Herr Bundestagspräsident! Liebe Kolleginnen und Kollegen! Wir haben uns heute im Kabinett auch mit der Vorbereitung des G-7-Gipfels befasst. In der letzten Woche hat der G-7-Gipfel der Finanzminister stattgefunden; Freitag und Samstag wird der G-7-Gipfel der Staats- und Regierungschefs stattfinden. Ich glaube, jeder weiß, dass es dort schwierige Diskussionen geben wird; denn grundsätzlich werden bei den G-7-Gipfeln Themen wie Weltwirtschaft, Handel, Klimaschutz, Entwicklungs- und Außenpolitik diskutiert. Der G-7-Gipfel ist ein Format, bei dem sich Staats- und Regierungschefs treffen, die geeint sind durch gemeinsame Werte wie Demokratie, Rechtsstaatlichkeit, Achtung der Menschenrechte. Das bestimmt die Diskussion, schließt aber nicht aus, dass es auch Meinungsverschiedenheiten geben kann.
Die kanadische Präsidentschaft hat zusätzlich zu den üblichen Themen eines G-7-Gipfels verschiedene Schwerpunkte gesetzt. Dazu gehören „Onlinegewalt gegen Frauen und Mädchen“ – die ganze Geschlechterproblematik wird einen herausragenden Stellenwert in den G-7-Beratungen einnehmen – und das Thema „Bildung von Frauen und Mädchen“. Es geht um die Verteidigung der Demokratie, es geht um künstliche Intelligenz, um Entwicklungsfinanzierung und auch um nachhaltiges und inklusives Wirtschaftswachstum.
Der kanadische Premierminister hat eine sehr umfangreiche Vorbereitung mit uns und den Sherpas durchgeführt. Und es werden neben den G-7-Mitgliedstaaten zu den sogenannten Outreach-Sitzungen, insbesondere zu dem Thema „Verschmutzung der Ozeane“, die Staats- und Regierungschefs folgender Länder als Gäste eingeladen sein: Argentinien – der argentinische Staatspräsident führt ja in diesem Jahr die Gruppe der G 20 an –, dann Jamaika, Haiti, Kenia, die Marshallinseln, Norwegen, Senegal, Seychellen, Ruanda, Bangladesch, Vietnam und Südafrika. Zudem werden Generalsekretäre der multilateralen Organisationen da sein.

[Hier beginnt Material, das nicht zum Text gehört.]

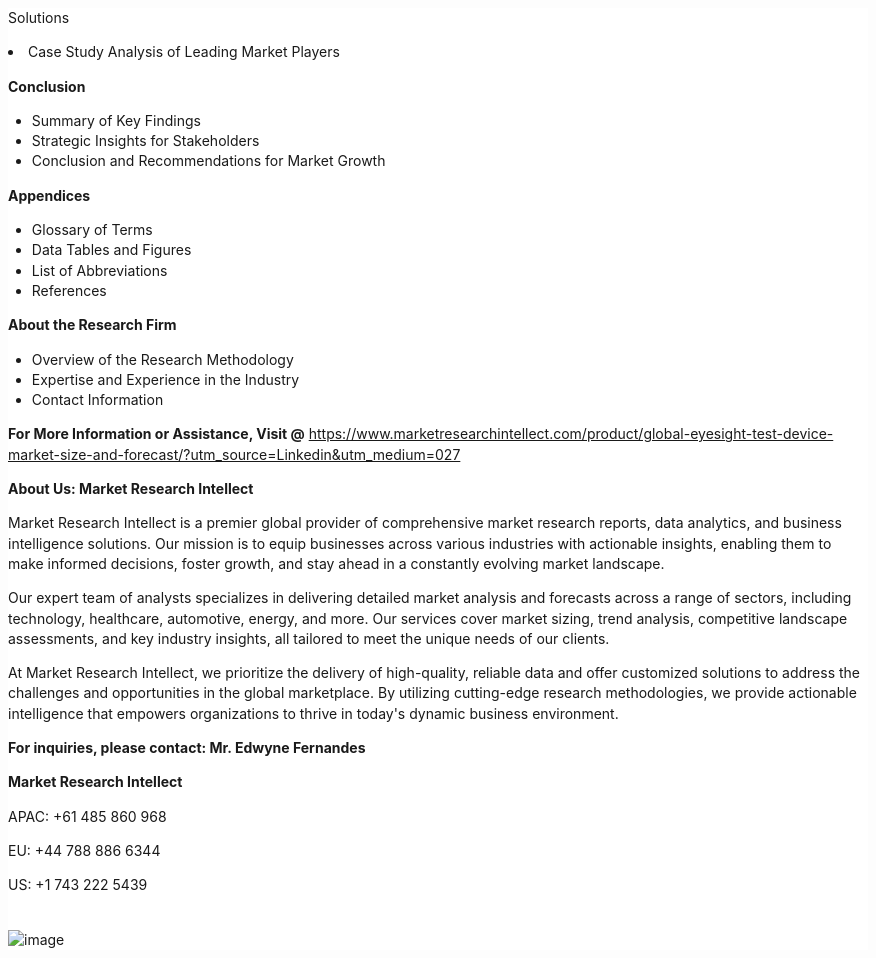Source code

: Solutions</li><li>Case Study Analysis of Leading Market Players</li></ul><p><strong>Conclusion</strong></p><ul><li>Summary of Key Findings</li><li>Strategic Insights for Stakeholders</li><li>Conclusion and Recommendations for Market Growth</li></ul><p><strong>Appendices</strong></p><ul><li>Glossary of Terms</li><li>Data Tables and Figures</li><li>List of Abbreviations</li><li>References</li></ul><p><strong>About the Research Firm</strong></p><ul><li>Overview of the Research Methodology</li><li>Expertise and Experience in the Industry</li><li>Contact Information</li></ul></div><div class="article-main__content" data-test-id="publishing-text-block"><p><span class="font-[700]"><strong>For More Information or Assistance, Visit @</strong>&nbsp;<a href="https://www.marketresearchintellect.com/product/global-eyesight-test-device-market-size-and-forecast/?utm_source=Linkedin&utm_medium=027">https://www.marketresearchintellect.com/product/global-eyesight-test-device-market-size-and-forecast/?utm_source=Linkedin&utm_medium=027</a></span></p><p><strong>About Us: Market Research Intellect</strong></p><p>Market Research Intellect is a premier global provider of comprehensive market research reports, data analytics, and business intelligence solutions. Our mission is to equip businesses across various industries with actionable insights, enabling them to make informed decisions, foster growth, and stay ahead in a constantly evolving market landscape.</p><p>Our expert team of analysts specializes in delivering detailed market analysis and forecasts across a range of sectors, including technology, healthcare, automotive, energy, and more. Our services cover market sizing, trend analysis, competitive landscape assessments, and key industry insights, all tailored to meet the unique needs of our clients.</p><p>At Market Research Intellect, we prioritize the delivery of high-quality, reliable data and offer customized solutions to address the challenges and opportunities in the global marketplace. By utilizing cutting-edge research methodologies, we provide actionable intelligence that empowers organizations to thrive in today's dynamic business environment.</p><p><strong>For inquiries, please contact: Mr. Edwyne Fernandes</strong></p><p><strong>Market Research Intellect</strong></p><p>APAC: +61 485 860 968</p><p>EU: +44 788 886 6344</p><p>US: +1 743 222 5439</p></div><div class="article-main__content" data-test-id="publishing-text-block">&nbsp;</div>
![image](https://github.com/user-attachments/assets/385414f9-eb92-4f4b-8117-8a00f62839e6)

Wir werden von deutscher Seite vor allen Dingen darauf achten, dass in den Kommuniqués – so wir solche verabschieden werden; daran wird noch gearbeitet –, die Dinge, zu denen wir uns unter der G-7-Präsidentschaft im letzten Jahr in Italien bekannt haben und die unsere Ergebnisse des G-20-Gipfels betreffen, bezüglich Handel und Klima weiter eingehalten werden und wir nicht dahinter zurückfallen; denn es ist klar, dass es gerade durch das Ausscheiden der Vereinigten Staaten von Amerika aus der Klimarahmenvereinbarung doch einen Dissens in dieser Gruppe gibt – genauso wie durch die Verkündung von Zöllen auf Aluminium und Stahl, die wir für rechtswidrig halten, und auch beim Thema des Iran-Nuklearabkommens, aus dem die Vereinigten Staaten von Amerika ausgeschieden sind.
Es zeigt sich also, dass wir schon ein ernsthaftes Problem mit multilateralen Abkommen haben. Deshalb wird es an dieser Stelle auch zu strittigen Diskussionen kommen.